First, you must restore to America’s financial sector the integrity for which it was once known. Honor and shame must once again become operative concepts in that sector.
Next, you must rewrite the social contract between our business and government sectors. The myth that the private sector is inherently self-regulating and invariably more efficient and welfare-enhancing than government is just that — a myth. The economics profession that brainwashed you into believing that myth should be what in China is known as xia fang, that is, “sent to the country for reeducation.”
Third, knowing now that private employers — and certainly the private financial sector — can’t be relied upon to safeguard your future family’s financial security, you must rewrite America’s social contract between government and the individual family.
Fourth, you must explore whether our economy and our democracy can live for long with a distribution of wealth in which the richest 20 percent of families receive 60 percent of all annual income and own 85 percent of all wealth, while the poorest 40 percent of families receive only 10 percent of all annual income and own only 0.2 percent of all wealth.

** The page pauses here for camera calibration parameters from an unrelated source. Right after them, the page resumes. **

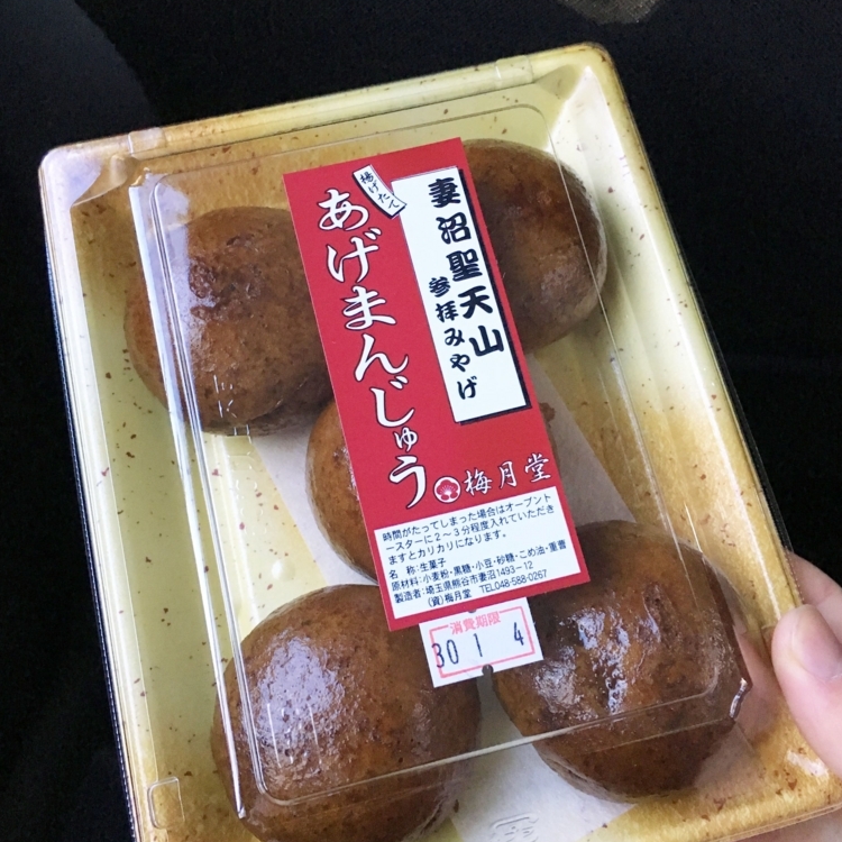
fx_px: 963
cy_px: 421
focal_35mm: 35
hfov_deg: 47.2
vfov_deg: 47.2
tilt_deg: -49.0
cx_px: 424
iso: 200
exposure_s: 1/30
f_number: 2.2
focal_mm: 4.15
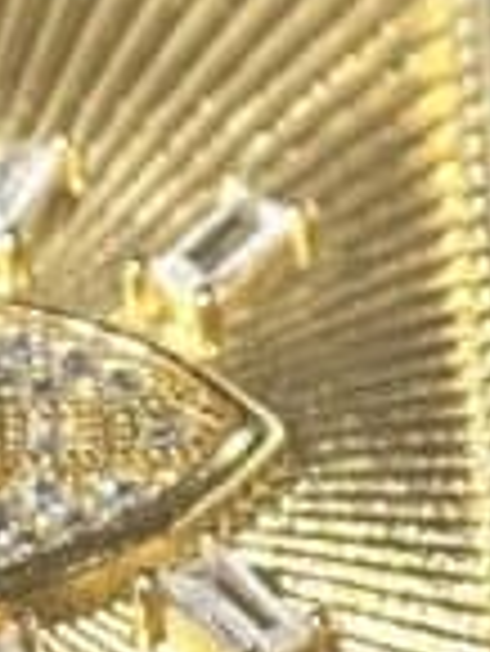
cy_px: 90
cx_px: 247
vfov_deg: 5.4
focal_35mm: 368
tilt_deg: -38.9
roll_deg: +11.4
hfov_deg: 4.0
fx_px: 6935
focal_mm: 5.96
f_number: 1.6
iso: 32
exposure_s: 1/335
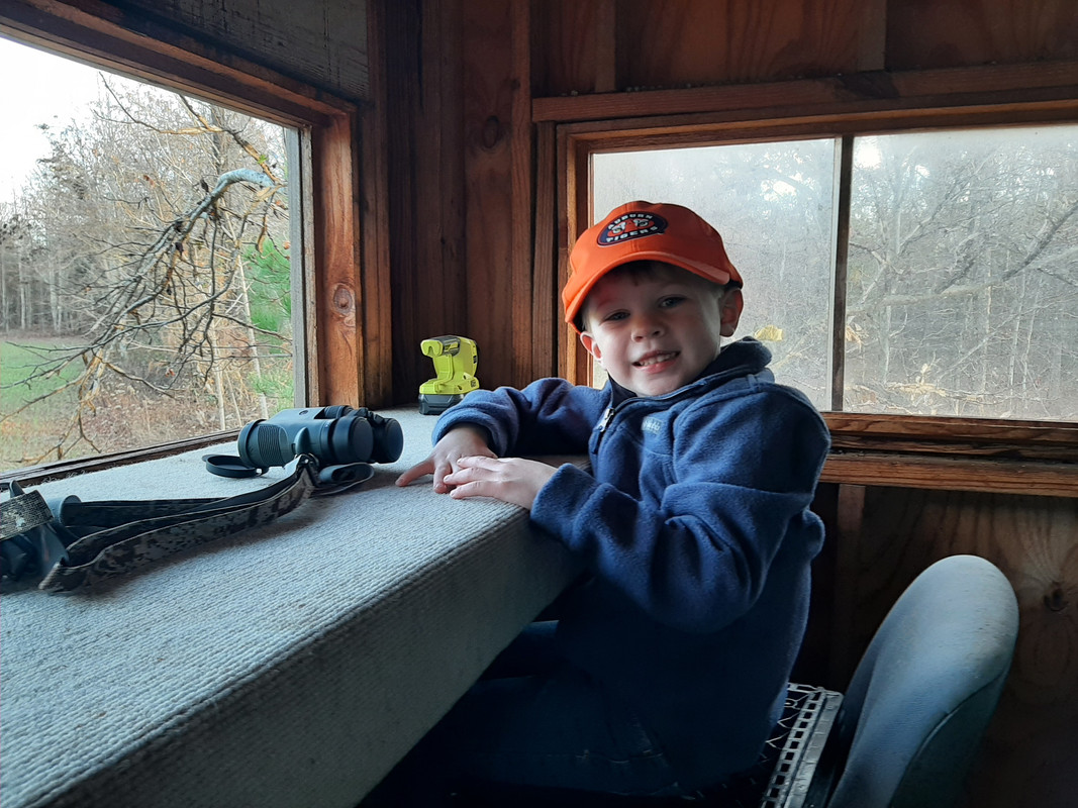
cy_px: 404
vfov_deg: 53.1
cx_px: 539
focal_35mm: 26
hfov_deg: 67.3
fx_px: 810
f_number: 1.7
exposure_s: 1/50
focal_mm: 3.93
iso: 50
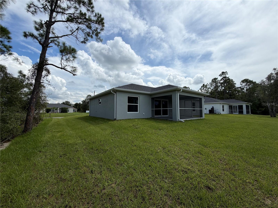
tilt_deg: +5.0
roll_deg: +0.0
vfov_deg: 85.7
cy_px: 104
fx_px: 112
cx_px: 139
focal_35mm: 14
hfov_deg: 102.1
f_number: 2.2
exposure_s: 1/1572
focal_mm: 2.22
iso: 20
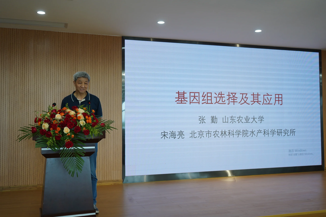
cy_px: 108
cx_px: 163
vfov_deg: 35.9
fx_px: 335
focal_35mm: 37
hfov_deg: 51.9
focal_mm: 37
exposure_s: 1/100
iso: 640
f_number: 5.6
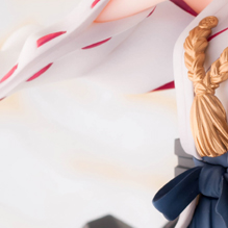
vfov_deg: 7.4
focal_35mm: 236
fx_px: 1762
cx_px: 214
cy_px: 75
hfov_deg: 7.4
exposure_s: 1/125
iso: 200
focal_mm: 55
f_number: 8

As the poorest 40 percent of American families reach old age without a penny of net worth, yours will be the task of housing them, feeding them and providing them with health care. You will pay taxes at rates that would have had your parents consider suicide as a viable option.
Finally, you must cope somehow with one more nasty mortgage your parent’s generation has written on your name: the epidemic of obesity, whose future economic cost and consequences for the health of Americans will be sizeable. You must restructure our health system so that it does not focus only on health care and the health-care incomes it begets, but more on the better management of the individual’s health by him- or herself, with physicians as management consultants.
That’s all there is to this final assignment.
Fortunately, unlike so many dispirited European youngsters, American youngsters are inveterate optimists and can-do people. So I find much comfort in the thought that somehow you will manage all these tasks and, in 2025, our country will be richer yet again, and fairer, and better governed and even greater than it already is.
Go to it, my friends, and vaya con Dios!